*** Provided material ***
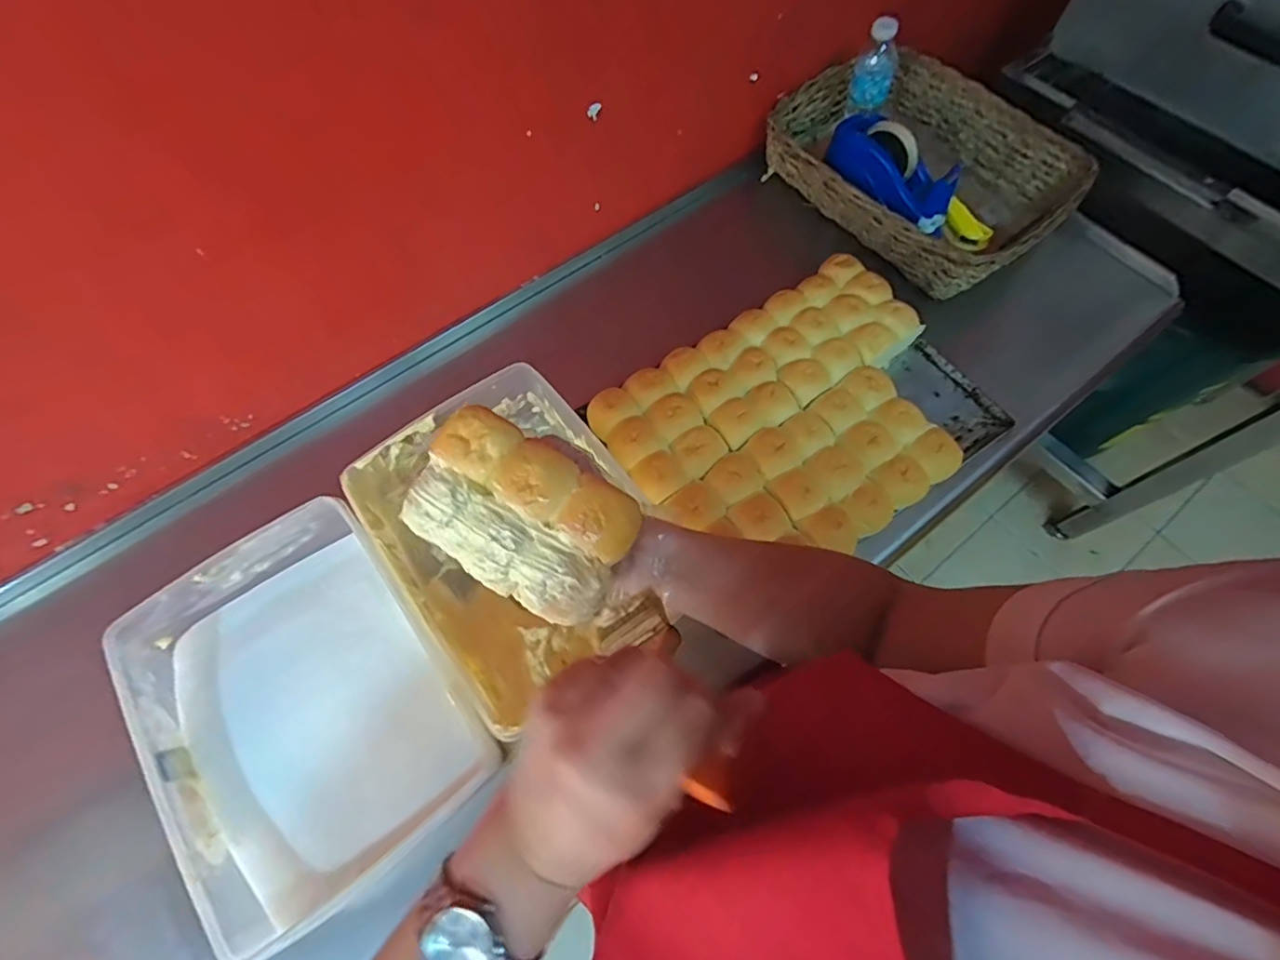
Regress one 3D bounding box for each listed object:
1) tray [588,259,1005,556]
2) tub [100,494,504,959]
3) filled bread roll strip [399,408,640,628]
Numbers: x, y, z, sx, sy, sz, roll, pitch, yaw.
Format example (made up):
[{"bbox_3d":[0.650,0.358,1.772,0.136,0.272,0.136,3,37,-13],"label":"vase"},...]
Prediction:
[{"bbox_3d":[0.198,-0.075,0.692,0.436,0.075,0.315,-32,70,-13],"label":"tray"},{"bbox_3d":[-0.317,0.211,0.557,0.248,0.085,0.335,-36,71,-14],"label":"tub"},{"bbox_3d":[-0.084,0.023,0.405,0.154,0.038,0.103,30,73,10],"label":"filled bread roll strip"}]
*** End of Provided material ***
*** Provided material ***
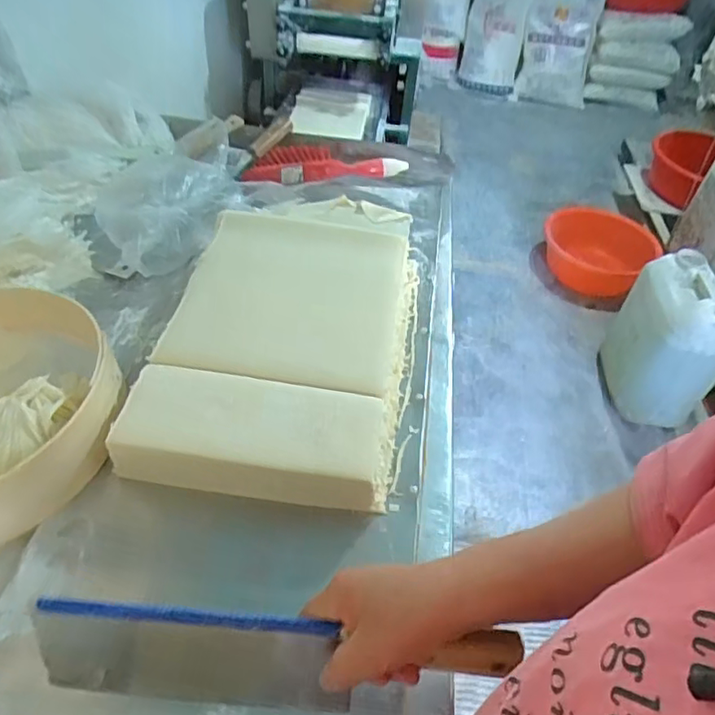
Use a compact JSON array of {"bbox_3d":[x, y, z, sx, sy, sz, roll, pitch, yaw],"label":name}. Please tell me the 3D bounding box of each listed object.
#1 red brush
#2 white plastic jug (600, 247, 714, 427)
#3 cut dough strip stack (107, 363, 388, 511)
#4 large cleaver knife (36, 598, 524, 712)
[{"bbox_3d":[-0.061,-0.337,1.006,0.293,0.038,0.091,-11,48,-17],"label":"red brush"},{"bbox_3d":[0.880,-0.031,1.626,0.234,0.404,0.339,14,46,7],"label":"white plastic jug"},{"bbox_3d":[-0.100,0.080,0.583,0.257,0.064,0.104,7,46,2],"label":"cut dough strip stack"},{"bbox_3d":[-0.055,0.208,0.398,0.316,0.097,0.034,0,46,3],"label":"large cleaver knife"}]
*** End of Provided material ***
— Work instruction —
The answer must be a single number: the count of lines in the records above that contain the word "pitch".

— Response to the task —
2